Já em 2021, outra pesquisa sobre direitos humanos, HIV e homens que fazem sexo com homens (HSH) também realizada pelo UNAIDS, encontrou resultados piores em toda a cadeia de testes e tratamentos para pessoas LGBTQIA+ em países onde essas pessoas são criminalizadas.
Aquelas que vivem em Estados com as leis mais repressivas tinham três vezes menos probabilidade de terem ciência de sua sorologia para o HIV do que pessoas de outros lugares.
E os HSH em países com penalidades criminais tiveram entre duas a cinco vezes mais probabilidade de estarem vivendo com HIV do que aqueles em países sem leis punitivas.
O caso de Antígua e Barbuda foi um de uma série de estratégias de litígio de cinco países coordenada pela Aliança do Caribe Oriental para a Diversidade e Igualdade (ECADE). diretora executiva da ECADE, Kenita Placide, refletiu que a iniciativa começou em 2015 quando ativistas se reuniram para discutir como as leis punitivas no Caribe aumentaram o estigma, a discriminação e até mesmo a violência.
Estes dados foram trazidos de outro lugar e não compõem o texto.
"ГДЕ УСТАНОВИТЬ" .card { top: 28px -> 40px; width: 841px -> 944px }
“O processo de litígio é importante, pois ressalta como essas leis contribuem para a estigmatização das pessoas LGBTQIA+, como legitimam o discurso do ódio, a discriminação e a violência e o rasgo no tecido de nossa sociedade”. Nossos governos juraram proteger e defender os direitos de todas as pessoas e agir de forma a promover a prosperidade e o bem-estar de toda sociedade. Este julgamento está de acordo com este compromisso”, disseram eles.
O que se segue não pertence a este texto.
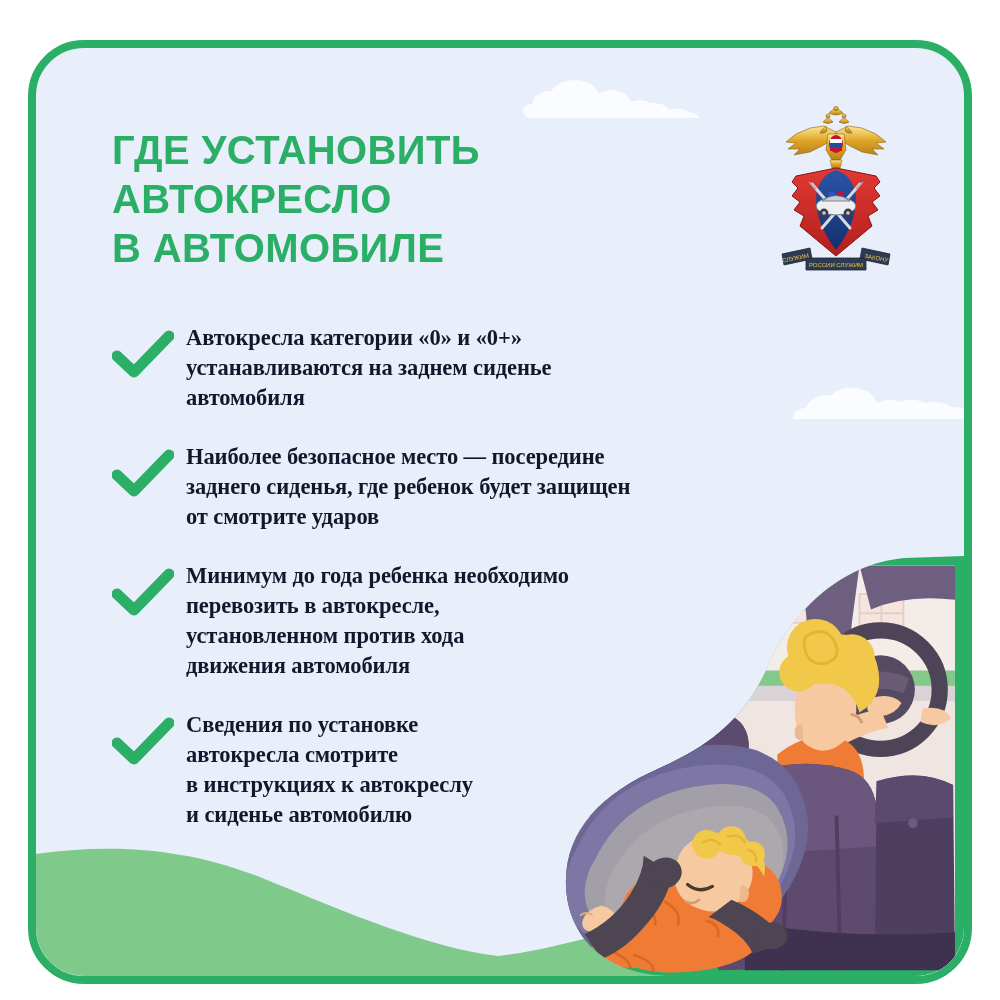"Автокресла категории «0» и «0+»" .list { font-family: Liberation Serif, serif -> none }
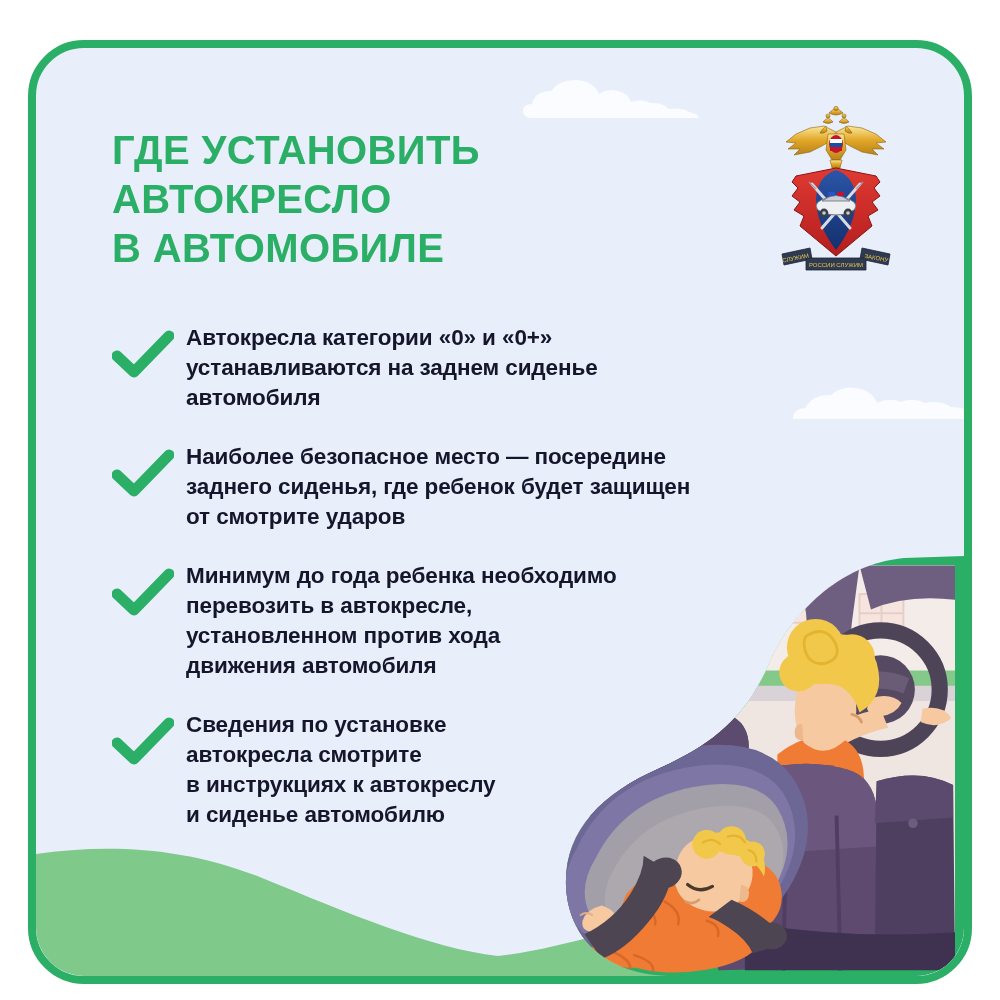"Наиболее безопасное место — посередине" span.btext { text: смотрите -> боковых }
A comunidade de Antígua e Barbuda sabe que a reforma da lei não é algo que mudará a cultura do país rapidamente, mas ela a considera um passo importante para acabar com as desigualdades que impulsionam o HIV, a injustiça e a falta de acesso às oportunidades.
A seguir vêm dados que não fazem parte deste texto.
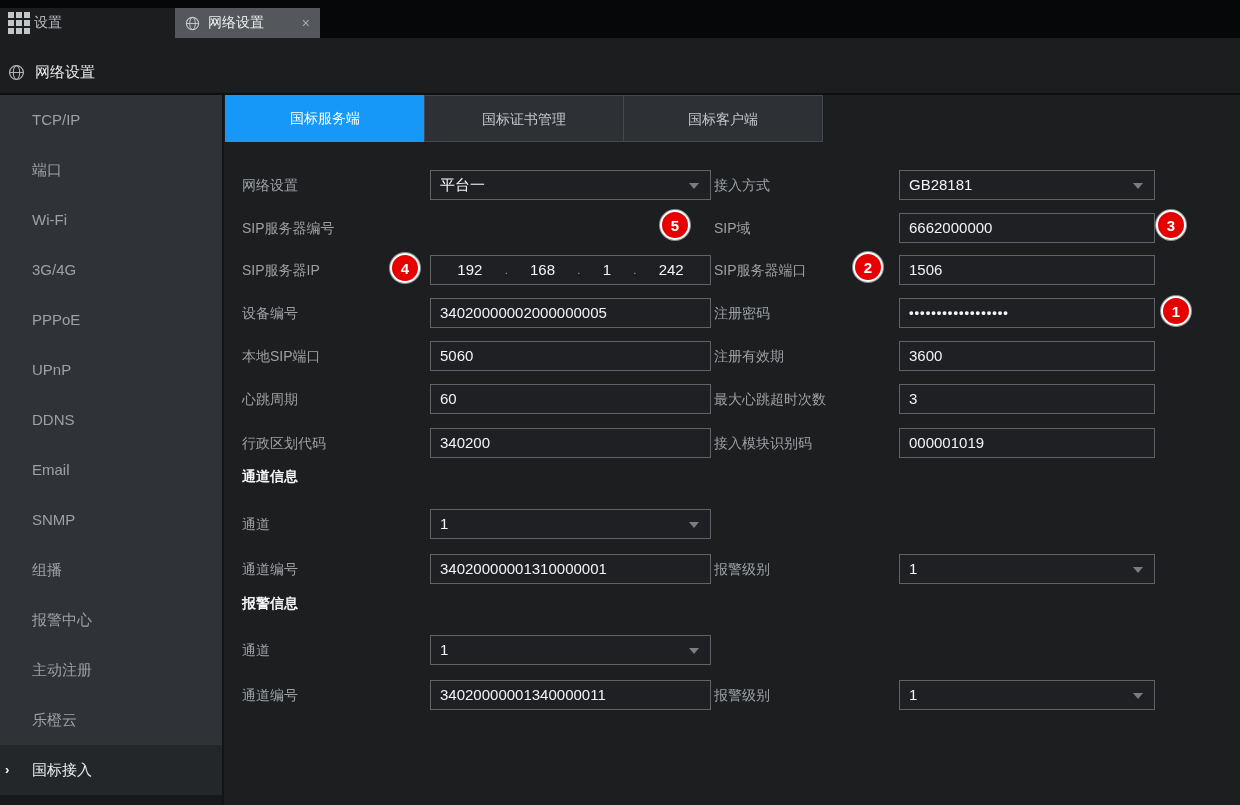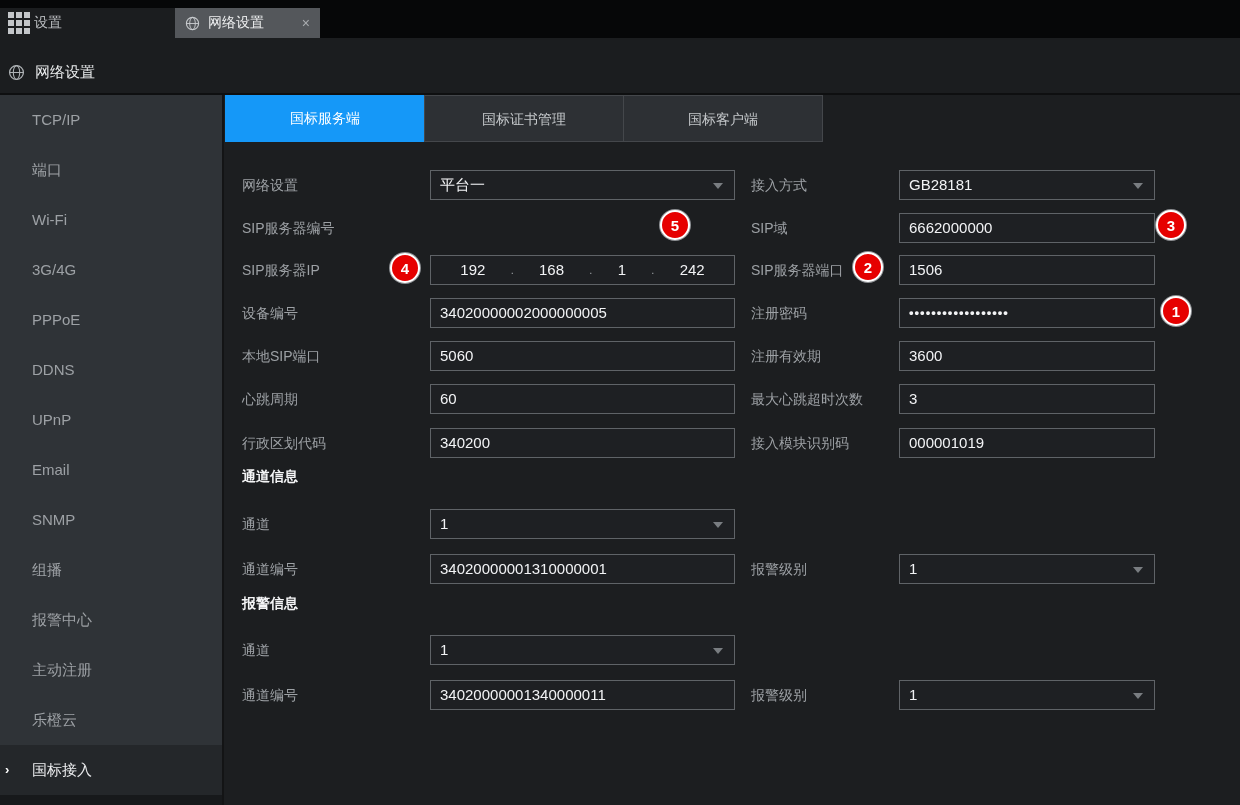"平台一" .field { width: 305px -> 281px }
“Agora temos segurança perante a lei. Temos que ver como conseguimos que familiares e pessoas da igreja veem as pessoas como iguais, independentemente da orientação sexual, classe, credo ou qualquer coisa do gênero. O julgamento abre o caminho para níveis mais altos de aceitação para inclusão e diversidade”, finalizou Wong.